Book I: Metaphysics of Knowledge.

Chapter I: The Spiritual Principle in Knowledge and Nature.

§ 37.

There are difficulties enough, no doubt, in the way of accepting such a form of idealism, but they need not be aggravated by misunderstanding. It is simply misunderstood if it is taken to imply either the reduction of facts to feelings--impressions and ideas, in Hume's terminology--or the obliteration of the distinction between illusion and reality. The reduction of facts to relations is the very reverse of their reduction to feelings. No feeling, as such or as felt, is a relation. We can only suppose it to be so through confusion between it and its conditions, or between it and that fact of its occurrence which is no doubt related to other facts, but, as so related, is not felt. Even a relation between feelings is not itself a feeling or felt. A feeling can only be felt as successive to another feeling, but the terms of a relation, as we have seen, even though the relation be one of succession, do not succeed one another. In order to constitute the relation they must be present together; so that, to constitute a relation between feelings, there must be something other than the feelings for which they are equally present. The relation between the feelings is not felt, because it is only for something that distinguishes itself from feelings that it can subsist. It is our cognisance of the successiveness or transitoriness of feelings that makes us object intuitively to any idealism which is understood to imply an identification of the realities of the world with the feelings of men. Facts, we are sure, are in some way permanent. They are not like the bubble on the fountain, a moment here, then gone, and for ever. But if they were feelings as we feel them, they would be so. They would not be stubborn things; for as each was felt it would be done with. They would not form a world to which we have to adapt ourselves; for in order to make a world they must coexist, which feelings, as we feel them, do not. (§ 37 ¶ 1)

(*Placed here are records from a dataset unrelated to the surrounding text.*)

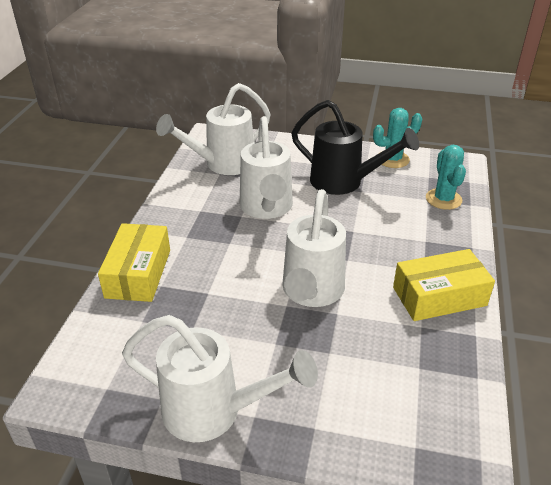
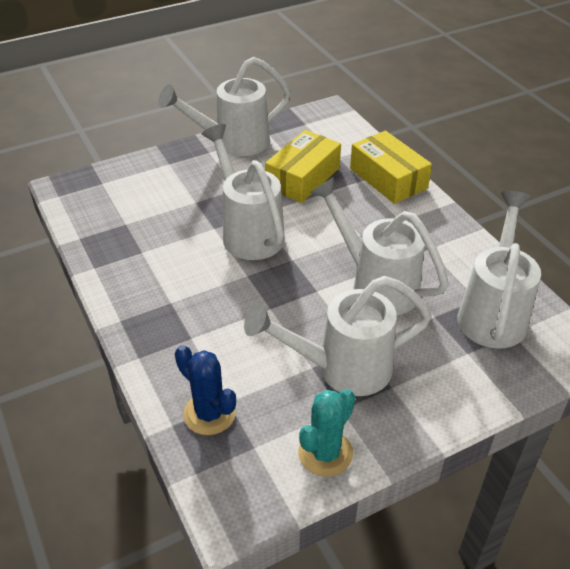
camera: 140 degrees right, 5 degrees up
(345, 182) = (341, 369): black watering can -> white watering can
(439, 296) = (142, 284): yellow box -> yellow box (303, 177)
(443, 199) = (209, 413): turquoise cactus -> blue cactus

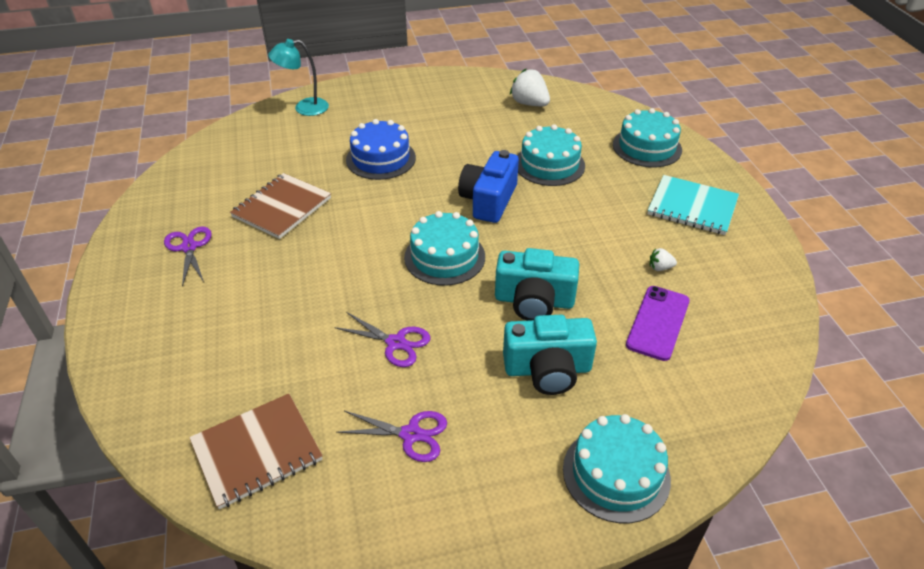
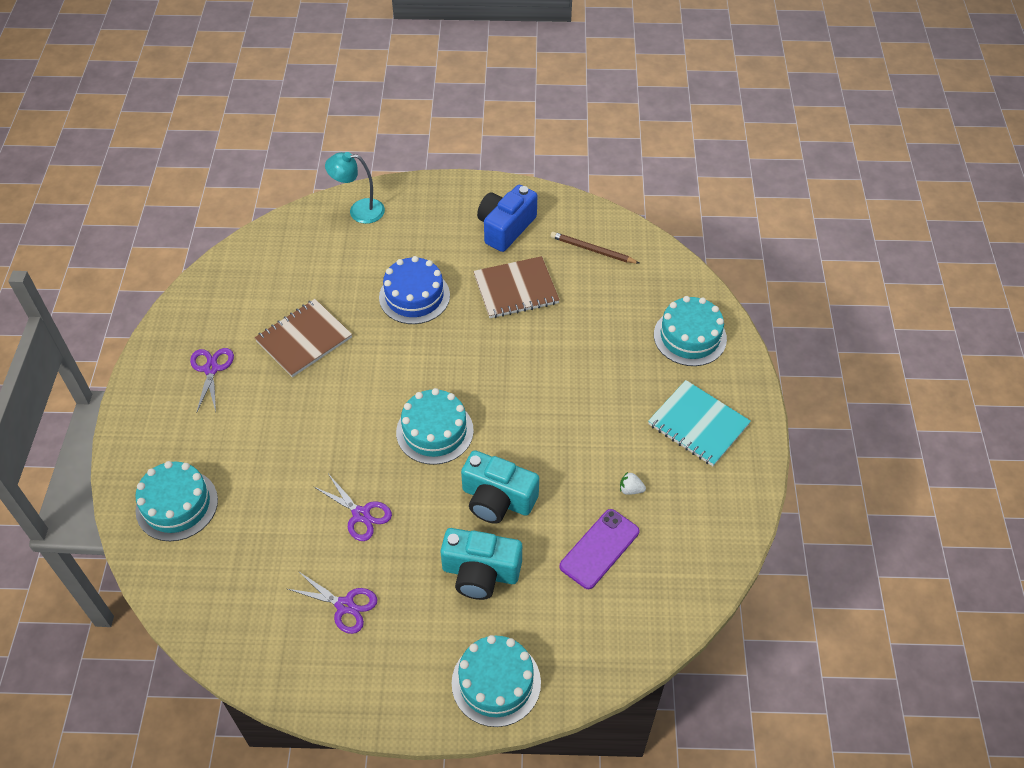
camera: 15 degrees right, 10 degrees up
(257, 451) = (221, 590): brown notebook -> brown notebook (516, 289)
(488, 200) = (500, 373): blue camera -> blue camera (505, 228)
(529, 104) = (592, 250): white strawberry -> brown pencil
(549, 164) = (579, 339): turquoise cake -> turquoise cake (177, 505)

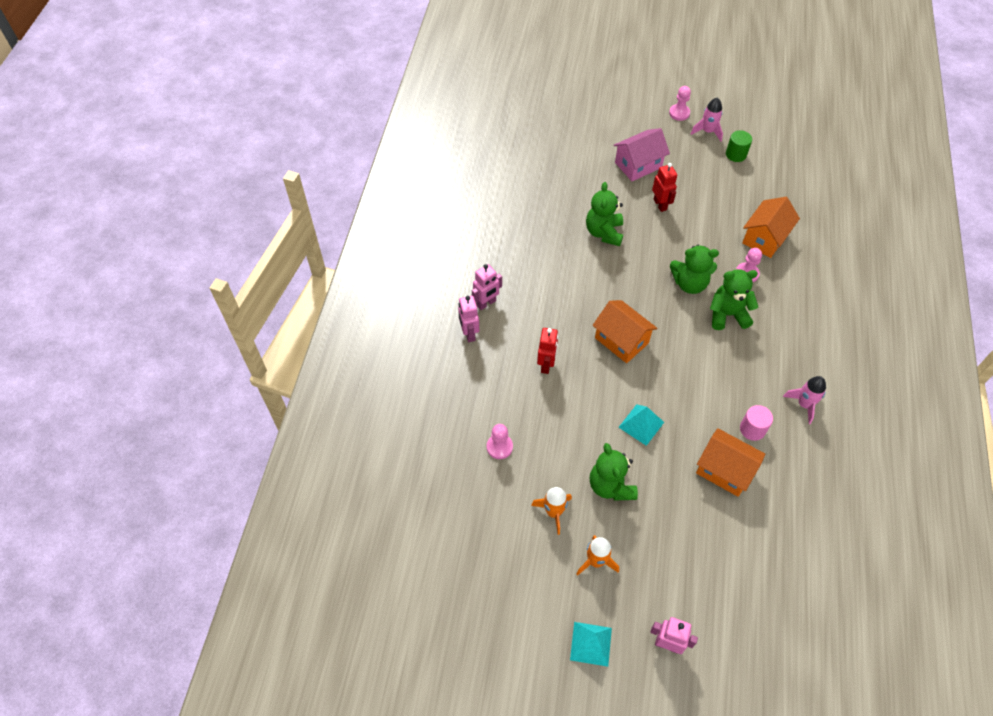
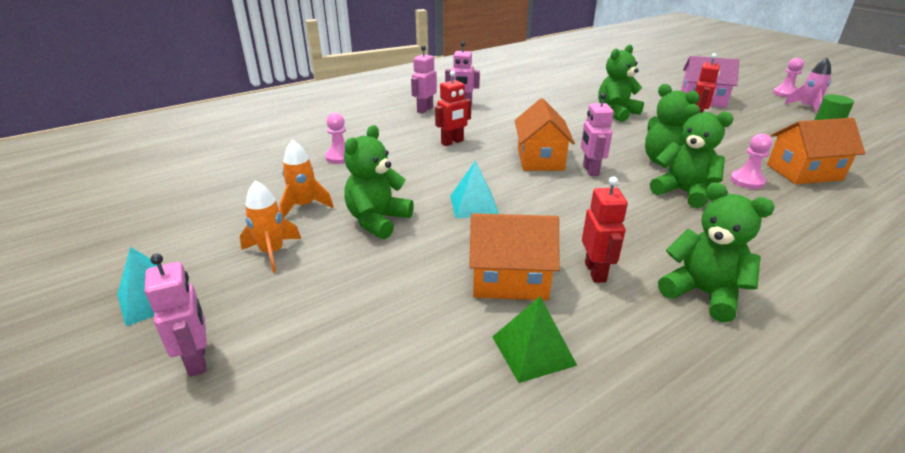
camera: 45 degrees right, 25 degrees down
(661, 330) = (590, 170): none -> pink robot
(724, 470) = (509, 280): orange house -> orange house turned 75 degrees counterclockwise
(752, 429) = (595, 272): pink cylinder -> red robot
(778, 505) = (533, 350): none -> green pyramid
(804, 404) = (703, 293): pink rocket -> green teddy bear

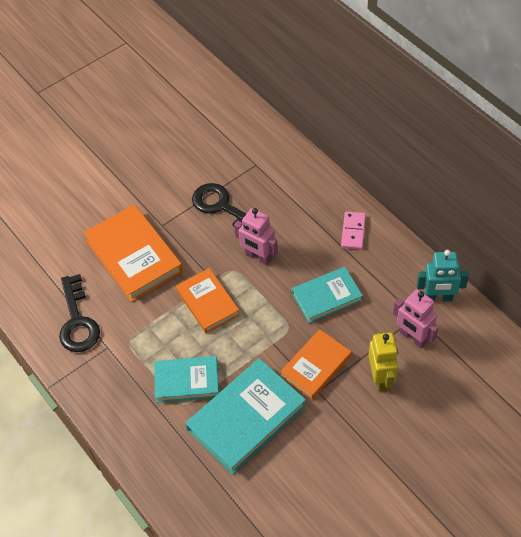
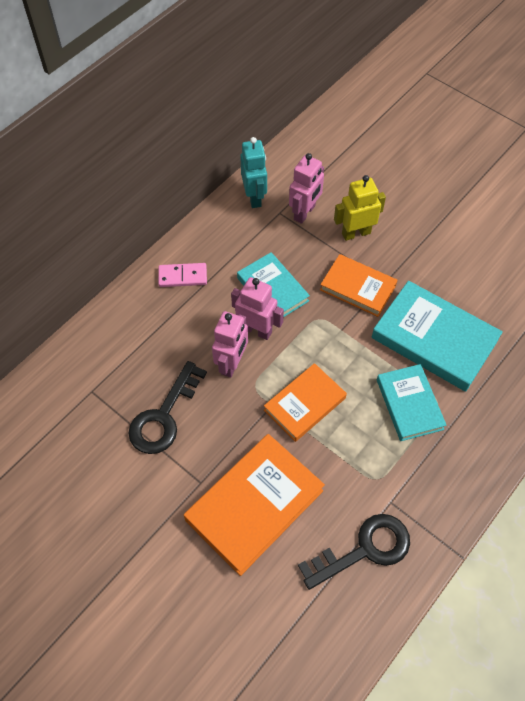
camera: 105 degrees left, 5 degrees up
(287, 279) = (256, 330): none -> pink robot

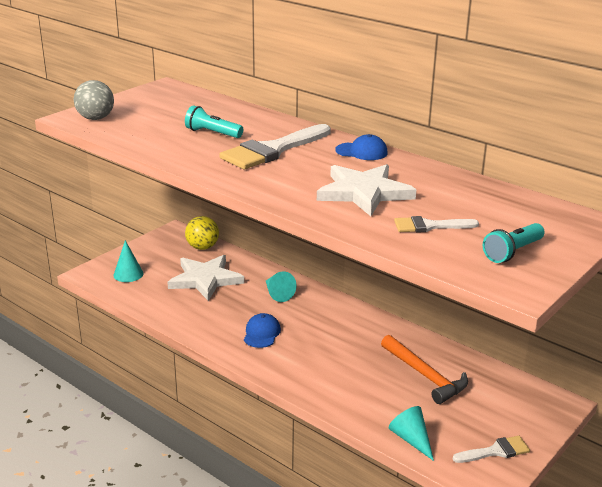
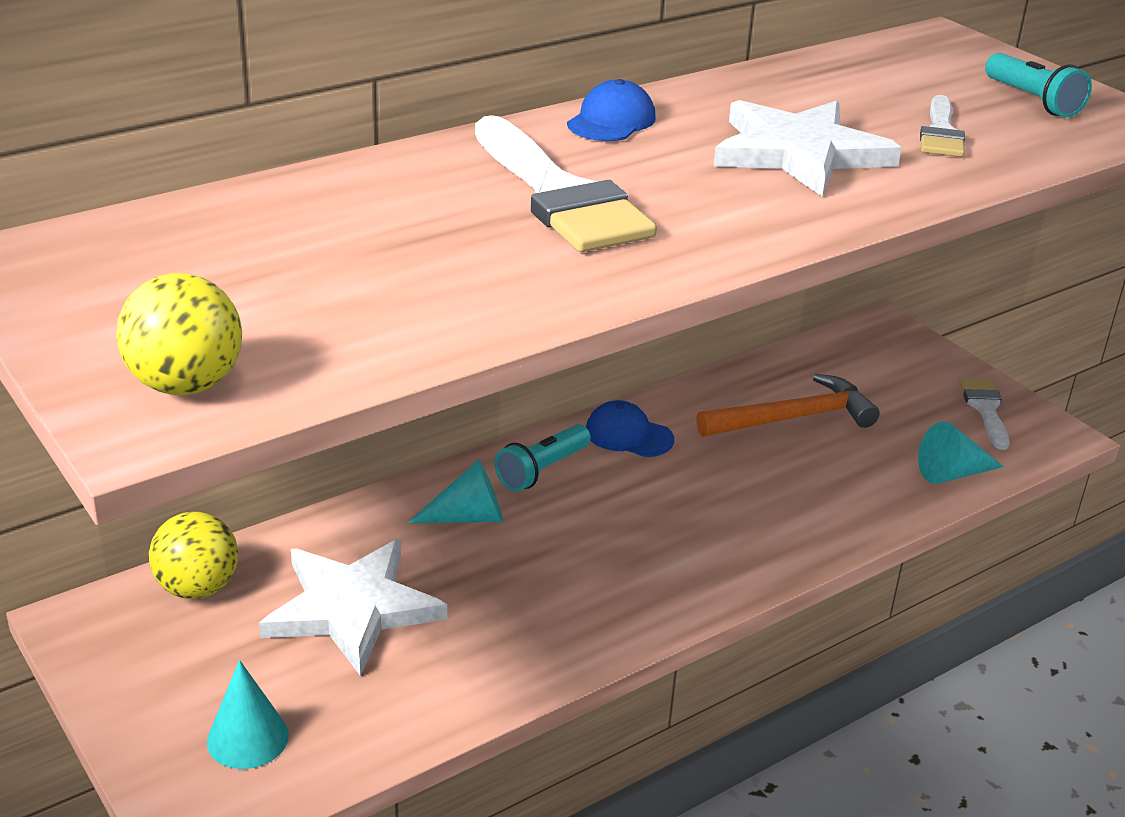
camera: 75 degrees left, 5 degrees up
(95, 118) = (185, 385): grey ball -> yellow ball
(212, 133) = (418, 242): turquoise flashlight -> turquoise flashlight (542, 470)
(262, 333) = (605, 566): blue cap -> blue cap (628, 435)

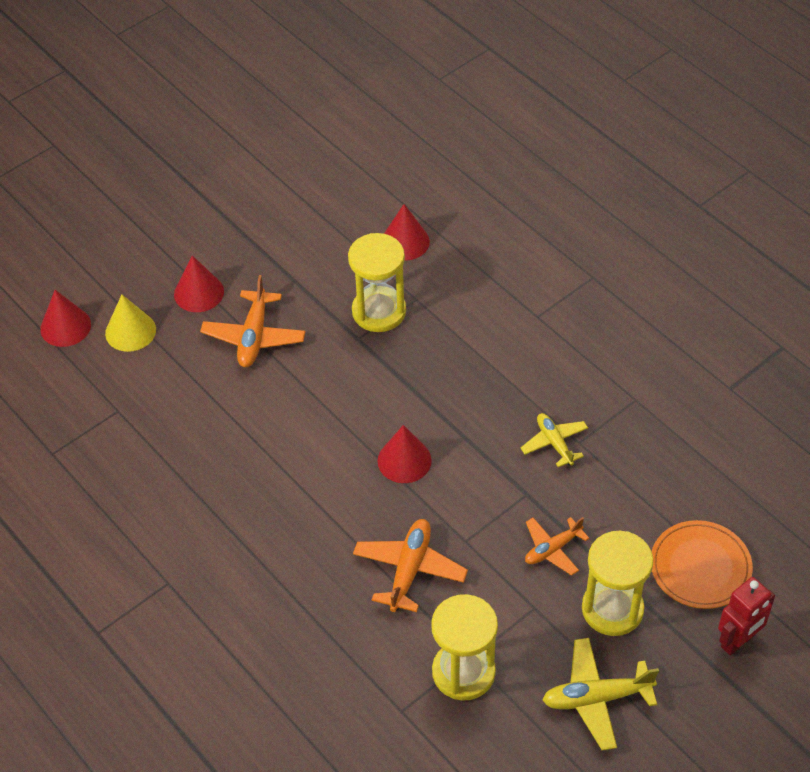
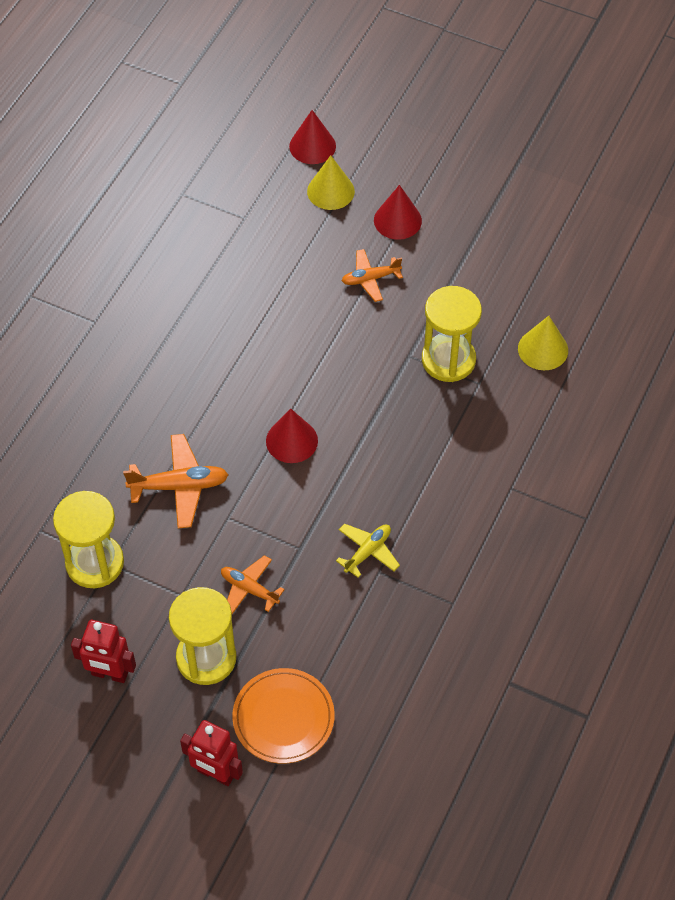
camera: 65 degrees right, 5 degrees up
(254, 336) = (370, 279): orange plane -> orange plane, size x0.66
(405, 242) = (543, 349): red cone -> yellow cone
(596, 698) = (109, 674): yellow plane -> red robot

But the idealism which interprets facts as relations, and can only understand relations as constituted by a single spiritual principle, is chargeable with no such outrage on common-sense. On the contrary, its very basis is the consciousness of objectivity. Its whole aim is to articulate coherently the conviction of there being a world of abiding realities other than, and determining, the endless flow of our feelings. The source of its differences from ordinary realism lies in its being less easily satisfied in its analysis of what the existence of such a world implies. The mere statement that facts are not feelings, that things are not ideas, that we can neither feel nor think except contingently upon certain functions of matter and motion being fulfilled, does not help us to understand what facts and things, what matter and motion, are. It does not enable us, when we seek to understand these expressions, to give them any meaning except such as is derived from experience, and, if from experience, then from relations that have their being only for an intelligent consciousness. (§ 37 ¶ 2)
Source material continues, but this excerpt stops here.